The advantages of storing the files in the database would be, in my opinion :
- One data store for all the application’s data; better organization
- A single backup not two or more
- Online backup; the app can add/delete/modify files while the backup is running
- Incremental backups; yes, rsync could do incremental backups for the filesystem but it’s harder
Now considering you would opt for this solution – storing the files in the DB – SQL Server 2012 offers you the filetable feature. This is a solution built upon the FILESTREAM feature which means storing the binary data outside of the MDF (Main Data File) of the database in order to avoid degrading the performance of the typical structured data.
The FileTable feature also allows you to access the files stored in the database via a virtual windows share so any app can access the files from there.
Let’s walk this through and we’ll comment on the feature as we go.
First let’s enable the FILESTREAM support at the server level. Open SQL Server Configuration Manager (requires Administrator privileges) select the SQL Server instance and right-click to properties :
We’ll check all the check-boxes. After this a server restart might be required. Next we’ll create a new database (an existing database can be enabled too, but for clarity we’ll start with a new database).

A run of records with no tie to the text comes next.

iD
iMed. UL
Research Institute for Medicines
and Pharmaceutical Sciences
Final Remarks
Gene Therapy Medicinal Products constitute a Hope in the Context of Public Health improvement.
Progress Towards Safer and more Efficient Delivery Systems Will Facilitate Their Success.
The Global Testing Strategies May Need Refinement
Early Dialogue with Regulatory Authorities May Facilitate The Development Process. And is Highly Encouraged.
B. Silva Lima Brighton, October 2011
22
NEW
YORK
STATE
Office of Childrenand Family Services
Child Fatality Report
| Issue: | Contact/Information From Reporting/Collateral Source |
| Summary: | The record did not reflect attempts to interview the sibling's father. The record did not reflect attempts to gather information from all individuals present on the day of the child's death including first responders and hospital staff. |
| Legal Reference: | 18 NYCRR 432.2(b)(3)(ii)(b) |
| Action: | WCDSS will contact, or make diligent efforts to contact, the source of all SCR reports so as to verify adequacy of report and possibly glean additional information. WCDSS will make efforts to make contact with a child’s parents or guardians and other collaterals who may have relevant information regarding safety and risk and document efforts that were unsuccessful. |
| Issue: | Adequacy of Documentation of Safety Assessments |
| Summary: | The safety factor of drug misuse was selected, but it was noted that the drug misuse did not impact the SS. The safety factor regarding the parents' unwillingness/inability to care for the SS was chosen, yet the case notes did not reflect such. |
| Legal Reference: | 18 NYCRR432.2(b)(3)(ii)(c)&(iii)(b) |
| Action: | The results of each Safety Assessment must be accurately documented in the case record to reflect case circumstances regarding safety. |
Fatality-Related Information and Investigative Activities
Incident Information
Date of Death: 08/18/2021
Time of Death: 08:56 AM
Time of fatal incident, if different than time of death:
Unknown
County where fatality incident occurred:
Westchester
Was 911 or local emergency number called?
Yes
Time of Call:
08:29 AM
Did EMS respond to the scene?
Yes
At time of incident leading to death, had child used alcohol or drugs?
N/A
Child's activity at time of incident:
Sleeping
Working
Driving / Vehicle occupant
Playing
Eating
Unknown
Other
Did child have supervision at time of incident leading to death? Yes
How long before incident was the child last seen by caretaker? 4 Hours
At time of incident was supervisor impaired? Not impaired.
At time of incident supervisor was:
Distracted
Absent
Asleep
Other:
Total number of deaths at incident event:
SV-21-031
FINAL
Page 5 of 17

In the ‘New Database’ dialog we’ll go through the three tabs from bottom to top. Let’s start with Filegroups and create a new FILESTREAM group :
Next, at the options tab, choose a directory name and select the desired access level to the windows share (‘non-transacted access’). For this demo I chose ‘Full’ :
Finally we’ll add a new file in the General tab, then choose a name for the file, select FILESTREAM Data as its type, select the FILESTREAM group and choose a path. The path must exist and it will not be created by SQL Server. You need to create it before finalizing the database creation.

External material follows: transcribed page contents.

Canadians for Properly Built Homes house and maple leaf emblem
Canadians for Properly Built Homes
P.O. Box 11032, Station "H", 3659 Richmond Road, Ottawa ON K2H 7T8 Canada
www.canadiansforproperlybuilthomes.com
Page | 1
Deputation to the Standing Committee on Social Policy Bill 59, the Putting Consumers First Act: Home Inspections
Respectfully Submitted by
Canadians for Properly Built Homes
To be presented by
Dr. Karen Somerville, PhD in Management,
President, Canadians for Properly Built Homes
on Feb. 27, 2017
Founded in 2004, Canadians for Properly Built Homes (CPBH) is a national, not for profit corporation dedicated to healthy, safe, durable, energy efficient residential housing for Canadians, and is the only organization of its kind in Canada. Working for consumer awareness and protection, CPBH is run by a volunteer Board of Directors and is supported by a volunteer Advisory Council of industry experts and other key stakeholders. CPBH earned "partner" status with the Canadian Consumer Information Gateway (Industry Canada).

Now click ok and the database is finally created. It’s a bit of ‘pain in the side’ but it only hurts the first time (like other things in life..). Let’s create a filetable in this new database :
Notice the new ‘FileTable’ node under ‘Tables’. While doing this we’ll not be greeted with a dialog box (as I consider we should be) but with a new script like so :
-- Create FileTable template
USE <database, sysname, AdventureWorks>
IF OBJECT_ID('<schema_name, sysname, dbo>.<table_name, sysname, sample_filetable>', 'U') IS NOT NULL
DROP TABLE <schema_name, sysname, dbo>.<table_name, sysname, sample_filetable>
CREATE TABLE <schema_name, sysname, dbo>.<table_name, sysname, sample_filetable> AS FILETABLE
FILETABLE_DIRECTORY = '<file_table_directory_name, sysname, sample_filetable>',
FILETABLE_COLLATE_FILENAME = <file_table_filename_collation, sysname, database_default>
From all this mess we’ll strip out the unnecessary and we’ll be left with this :
CREATE TABLE MyImages AS FILETABLE
FILETABLE_DIRECTORY = 'MyImages'
This little statement will create a table like so :
Right click on the file table (in Object Explorer) and select the Explore FileTable Directory. This will bring up an empty shared folder. Create a new text file and open it, write some text, save it and close the Notepad.
CAST(file_stream as VARCHAR(MAX)) AS [TextContent]
You’ll notice how the files moved, renamed, deleted, content-changed and any kind of change done in the windows share is reflected back in the FileTable and vice-versa!
This is a very powerful feature, and in my opinion, quite welcome.